(Structured page parsing data)
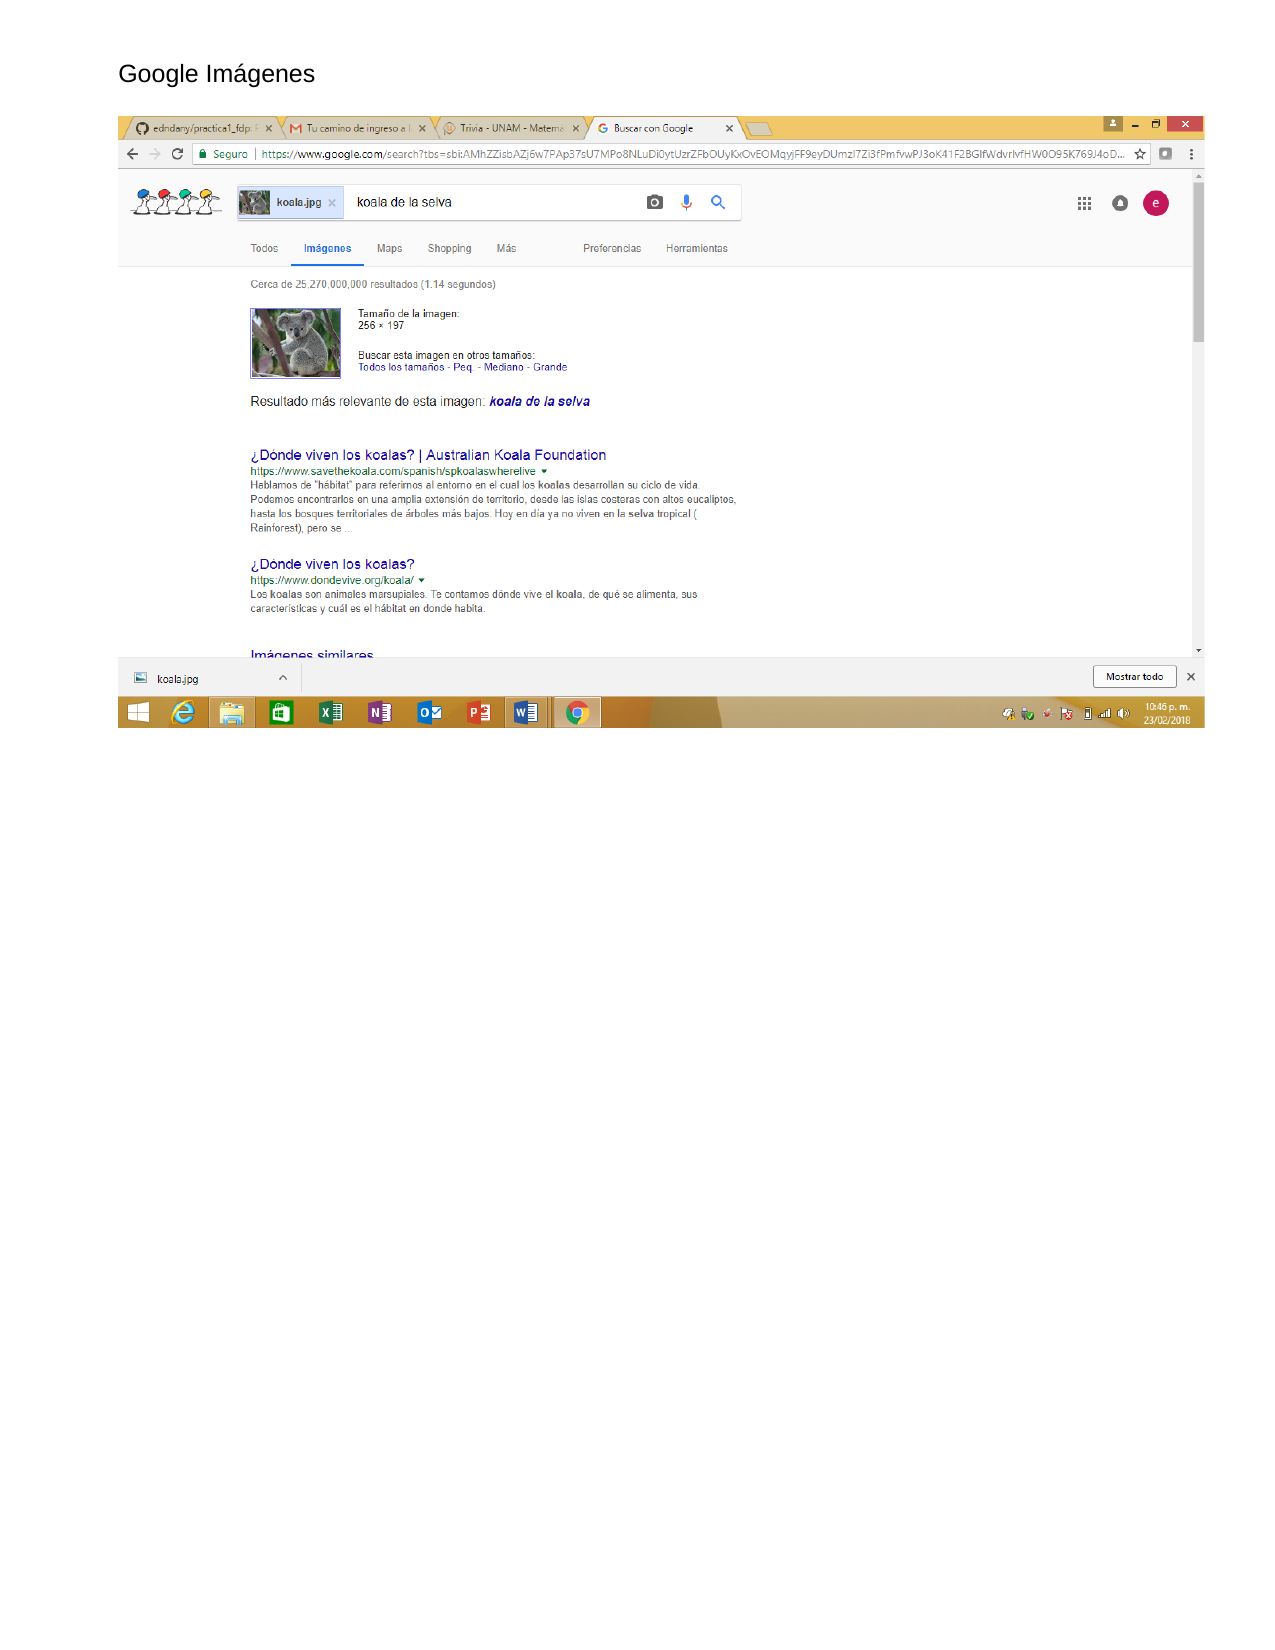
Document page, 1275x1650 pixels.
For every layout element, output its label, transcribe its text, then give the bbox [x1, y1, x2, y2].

text Google Imágenes [118, 59, 1205, 88]
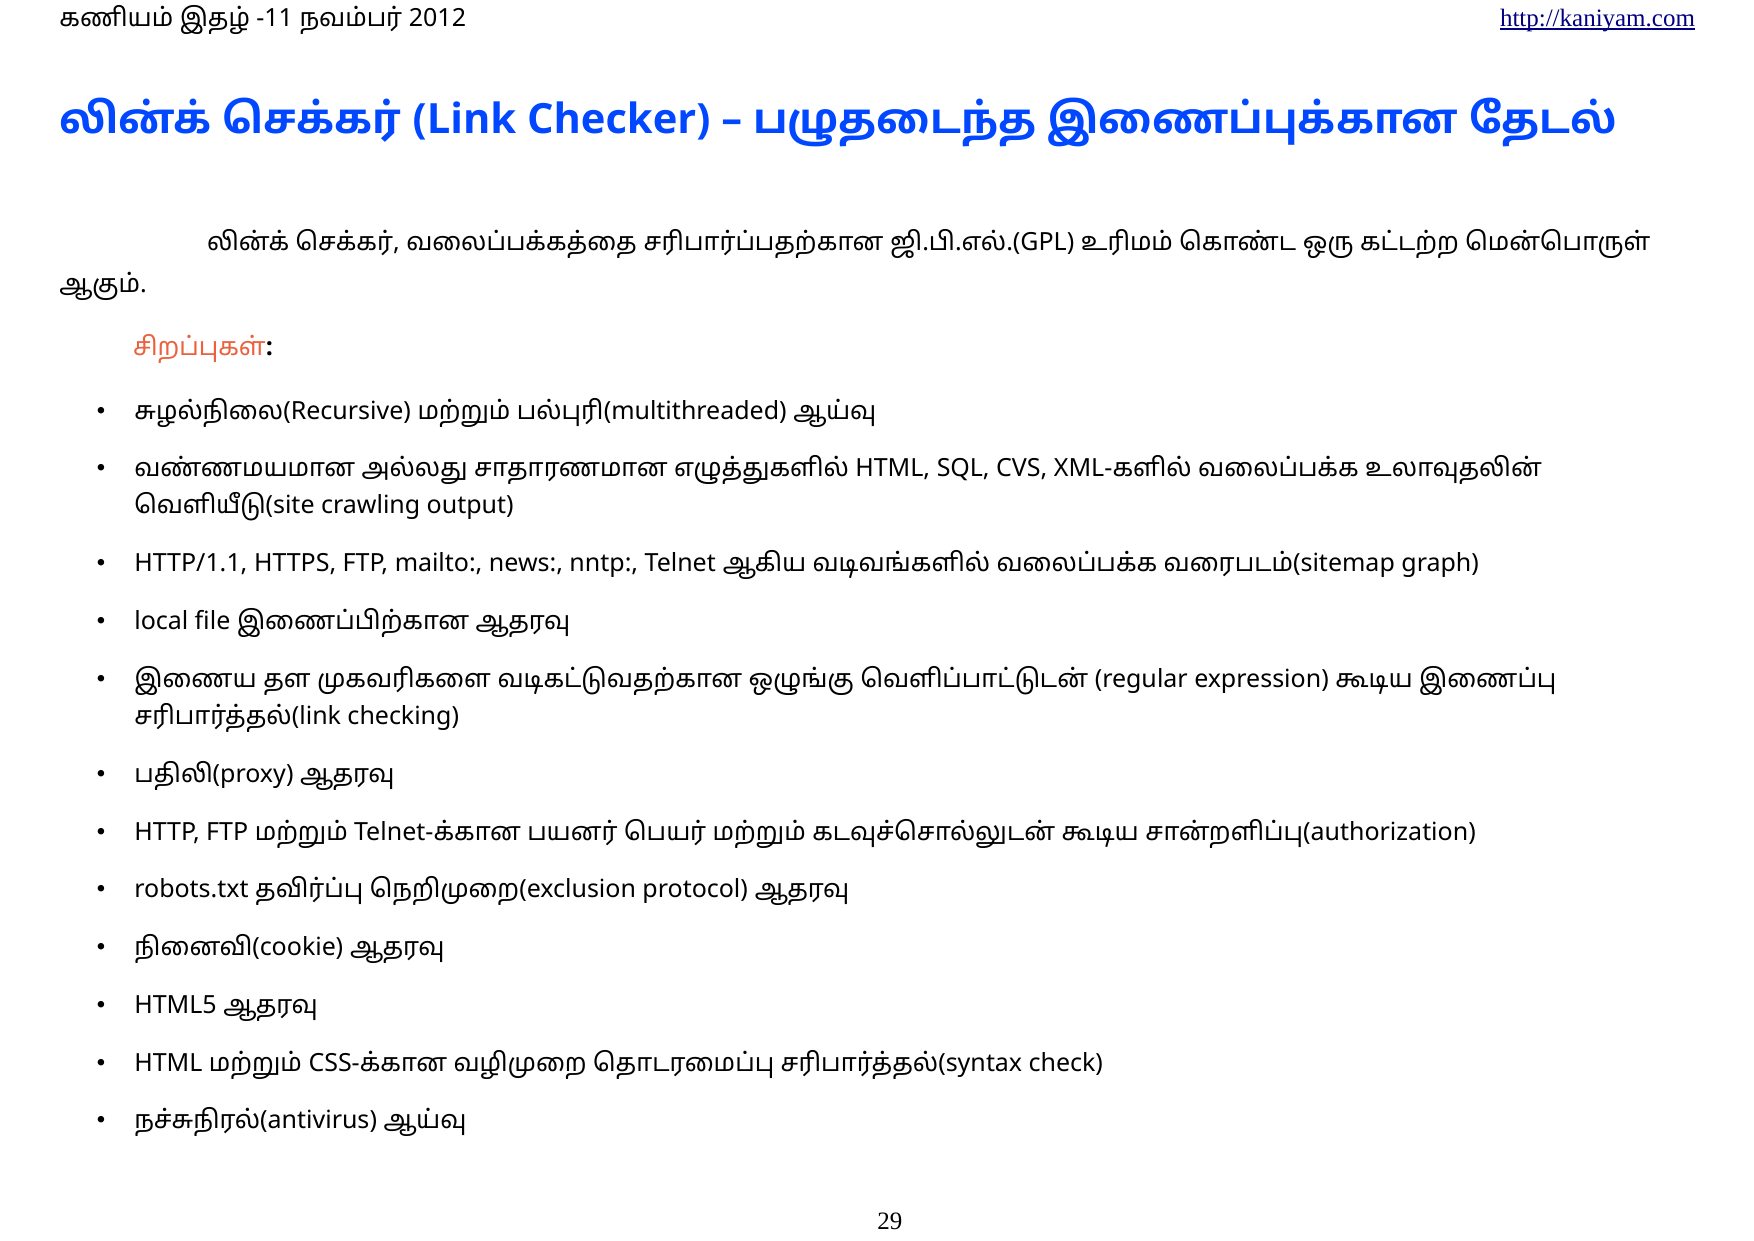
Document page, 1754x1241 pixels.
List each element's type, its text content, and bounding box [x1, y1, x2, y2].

list சுழல்நிலை(Recursive) மற்றும் பல்புரி(multithreaded) ஆய்வு [97, 392, 1695, 429]
list robots.txt தவிர்ப்பு நெறிமுறை(exclusion protocol) ஆதரவு [97, 871, 1695, 908]
list HTML5 ஆதரவு [97, 987, 1695, 1023]
text சிறப்புகள்: [59, 329, 1695, 366]
list பதிலி(proxy) ஆதரவு [97, 755, 1695, 792]
list இணைய தள முகவரிகளை வடிகட்டுவதற்கான ஒழுங்கு வெளிப்பாட்டுடன் (regular expression) கூடிய இணைப்பு சரிபார்த்தல்(link checking) [97, 661, 1695, 734]
list நினைவி(cookie) ஆதரவு [97, 929, 1695, 966]
list local file இணைப்பிற்கான ஆதரவு [97, 603, 1695, 640]
text லின்க் செக்கர், வலைப்பக்கத்தை சரிபார்ப்பதற்கான ஜி.பி.எல்.(GPL) உரிமம் கொண்ட ஒரு கட்டற்ற மென்பொருள் ஆகும். [59, 223, 1695, 303]
subtitle லின்க் செக்கர் (Link Checker) – பழுதடைந்த இணைப்புக்கான தேடல் [59, 89, 1695, 151]
list நச்சுநிரல்(antivirus) ஆய்வு [97, 1102, 1695, 1139]
list HTTP/1.1, HTTPS, FTP, mailto:, news:, nntp:, Telnet ஆகிய வடிவங்களில் வலைப்பக்க வரைபடம்(sitemap graph) [97, 545, 1695, 582]
list HTML மற்றும் CSS-க்கான வழிமுறை தொடரமைப்பு சரிபார்த்தல்(syntax check) [97, 1044, 1695, 1081]
list வண்ணமயமான அல்லது சாதாரணமான எழுத்துகளில் HTML, SQL, CVS, XML-களில் வலைப்பக்க உலாவுதலின் வெளியீடு(site crawling output) [97, 450, 1695, 524]
list HTTP, FTP மற்றும் Telnet-க்கான பயனர் பெயர் மற்றும் கடவுச்சொல்லுடன் கூடிய சான்றளிப்பு(authorization) [97, 813, 1695, 850]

What the task asks:
The lines to set down run from the line with "For every layout" up to and including the line with "Document page, 1754x1241 pixels." in the entries above. Reproduce them exactly, with no pictures.

Answer to this task:
For every layout element, output its label, transcribe its text, then give the bbox [x1, y1, x2, y2].

text Google Imágenes [118, 59, 1205, 88]
Document page, 1754x1241 pixels.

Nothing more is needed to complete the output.